In the case of one item - an old military surplus receiver (I like military surplus radio equipment.) - that was stalled, I offered what I thought was a low-ball bid to see if there was any movement. My lowball took the item. Thankfully it was one I liked so I didn't have a problem winning it. After it got here, I sent the previous owner a "thank you" note (a habit of mine) in which I mentioned what had happened. We both got a good giggle out of it.

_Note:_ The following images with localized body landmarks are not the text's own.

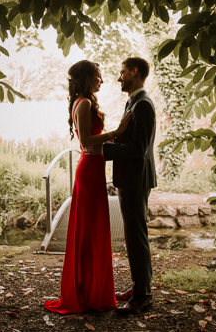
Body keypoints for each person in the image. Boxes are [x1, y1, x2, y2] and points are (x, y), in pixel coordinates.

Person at [44, 60, 131, 314]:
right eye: (98, 76)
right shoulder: (82, 103)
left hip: (95, 168)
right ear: (86, 78)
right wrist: (116, 132)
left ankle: (94, 291)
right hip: (89, 170)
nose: (102, 80)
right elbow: (85, 140)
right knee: (88, 232)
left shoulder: (87, 102)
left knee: (94, 231)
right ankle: (84, 293)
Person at [102, 57, 157, 315]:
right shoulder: (133, 102)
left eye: (122, 72)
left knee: (137, 237)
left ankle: (142, 296)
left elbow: (139, 148)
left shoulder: (143, 105)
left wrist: (106, 150)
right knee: (133, 236)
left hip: (136, 180)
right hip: (130, 179)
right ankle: (138, 288)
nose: (119, 77)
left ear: (135, 72)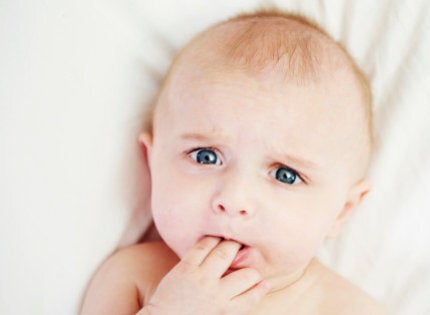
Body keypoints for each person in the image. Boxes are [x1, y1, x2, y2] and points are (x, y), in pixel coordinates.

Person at [81, 8, 386, 314]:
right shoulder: (135, 276)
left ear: (342, 211)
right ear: (152, 161)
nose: (233, 199)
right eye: (206, 156)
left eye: (285, 175)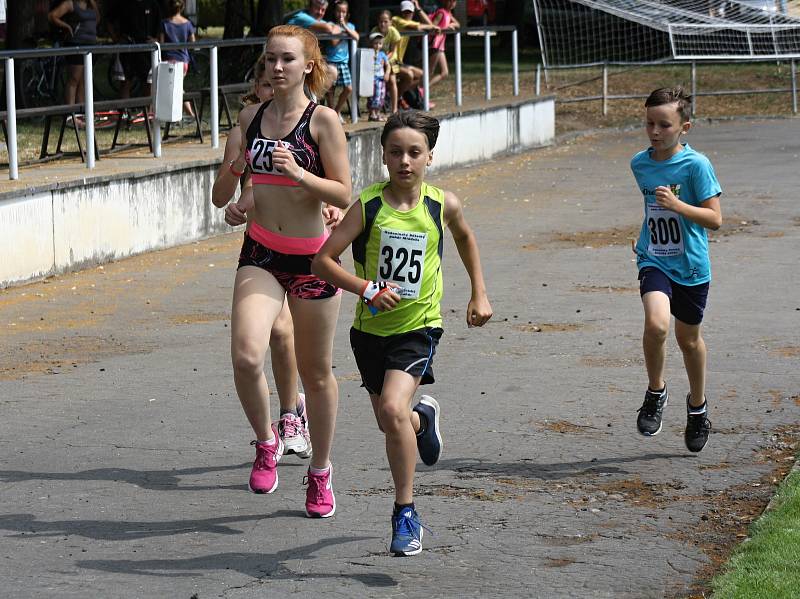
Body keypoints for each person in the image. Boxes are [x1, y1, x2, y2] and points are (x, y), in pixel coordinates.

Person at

I have to admit that I used to snipe but discovered that it resulted in being outsniped at about the same rate I was outbid using normal bidding so I gave it up. It just wasn't worth it.

BEst regards,

Kludge


----------



## itowbig (Sep 30, 2008)

the trick is wait until the last 7 seconds then bid as high as you will go. you can usually get it at at good price and you have a very good chance at winning it. but you must wait till the last few seconds.
that is what works for me.


----------



## dorsey (Dec 12, 2008)

eBay snipers are despicable. Not only does it cheat other bidders from responding, but it cheats the seller out of a higher price for his or her item. I don't blame only the snipers, after all, lousy people are everywhere, but also eBay is to blame for not adopting the 15 minute rule.

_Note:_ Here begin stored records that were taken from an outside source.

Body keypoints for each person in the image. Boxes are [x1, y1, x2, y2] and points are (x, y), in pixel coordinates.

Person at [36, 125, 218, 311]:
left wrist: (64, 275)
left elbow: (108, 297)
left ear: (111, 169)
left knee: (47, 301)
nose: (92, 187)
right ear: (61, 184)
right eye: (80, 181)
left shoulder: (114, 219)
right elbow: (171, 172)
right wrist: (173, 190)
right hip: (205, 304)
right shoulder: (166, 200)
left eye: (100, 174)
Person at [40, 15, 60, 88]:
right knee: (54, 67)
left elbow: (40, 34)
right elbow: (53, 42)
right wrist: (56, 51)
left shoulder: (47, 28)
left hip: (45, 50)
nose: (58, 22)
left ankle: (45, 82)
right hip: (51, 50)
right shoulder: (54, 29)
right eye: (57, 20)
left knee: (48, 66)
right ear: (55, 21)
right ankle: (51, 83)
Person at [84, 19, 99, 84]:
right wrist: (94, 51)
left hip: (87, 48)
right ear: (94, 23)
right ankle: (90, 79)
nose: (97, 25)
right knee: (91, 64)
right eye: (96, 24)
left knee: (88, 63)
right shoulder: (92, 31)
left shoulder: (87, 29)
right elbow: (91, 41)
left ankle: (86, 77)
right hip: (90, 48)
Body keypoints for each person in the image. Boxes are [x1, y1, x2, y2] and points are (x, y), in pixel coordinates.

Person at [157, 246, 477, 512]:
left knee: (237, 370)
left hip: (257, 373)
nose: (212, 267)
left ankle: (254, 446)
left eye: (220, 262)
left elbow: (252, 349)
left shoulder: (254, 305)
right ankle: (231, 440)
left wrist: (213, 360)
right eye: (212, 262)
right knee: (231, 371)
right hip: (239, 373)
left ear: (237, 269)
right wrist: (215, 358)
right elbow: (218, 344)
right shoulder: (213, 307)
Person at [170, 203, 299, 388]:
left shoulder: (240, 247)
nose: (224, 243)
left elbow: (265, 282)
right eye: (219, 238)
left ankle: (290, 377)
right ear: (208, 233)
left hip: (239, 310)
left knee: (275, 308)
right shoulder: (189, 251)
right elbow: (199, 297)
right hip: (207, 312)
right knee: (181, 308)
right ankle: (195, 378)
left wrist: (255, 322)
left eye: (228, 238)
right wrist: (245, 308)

Other online auction sites use the 15-minute rule, which is that any bid extends the auction close by 15 minutes, so sniping is virtually impossible. This is closer to the way live auctions work. Since eBay steadfastly refuses to adopt that rule, I do what others have suggested and put in my highest bid one time and then sit on my hands until the auction closes. I've been outbid in the last second, but also had many snipers lose that last bid, too. In the latter case, it ups my bid, but I've won without succumbing to bidding fever and know that the sniper's shot missed me.

Dorsey


----------



## bentprop (Dec 12, 2008)

Here in New Zealand we have an auction site called Trade Me.They have a system whereby the auction extends by 2 minutes if a bid is placed within 2 minutes of the auction closing.This effectively cancels out sniping.
I usually just place an auto-bid,if i lose,oh well,there will be another.
Mind you,there will always be suckers who get into a bidding war with another sucker.
I'm currently watching a die-cast vw van,max value about $15,being bid up to $60.And the auction doesn't finish till tomorrow!I can just see the seller rubbing his hands together ;D.


----------



## baldrocker (Dec 13, 2008)

> I'm currently watching a die-cast vw van,max value about $15,being bid up to $60.And the auction doesn't finish till tomorrow!I can just see the seller rubbing his hands togethe


IF the seller actually gets the money. There seems to be a class of mongrel on ebay who
if they cant win will bid to ridiculus amounts just to stop any other person winning
then when they win refuse to pay.  Has happened to me twice selling trailers.
BR


----------



## stevehuckss396 (Dec 13, 2008)

shred  said:
			
		

> My anti-snipe policy is to decide what I'll pay and bid that right up front. The way eBay works, you don't pay that unless you barely beat the next person, and if somebody beats you... well, they wanted it more.



I'm with you. I make a bid of about half of the cost of new. Then I never look at it until i get an email saying yes or no. If i win, I made a good deal. If not oh well. There is always another one.


----------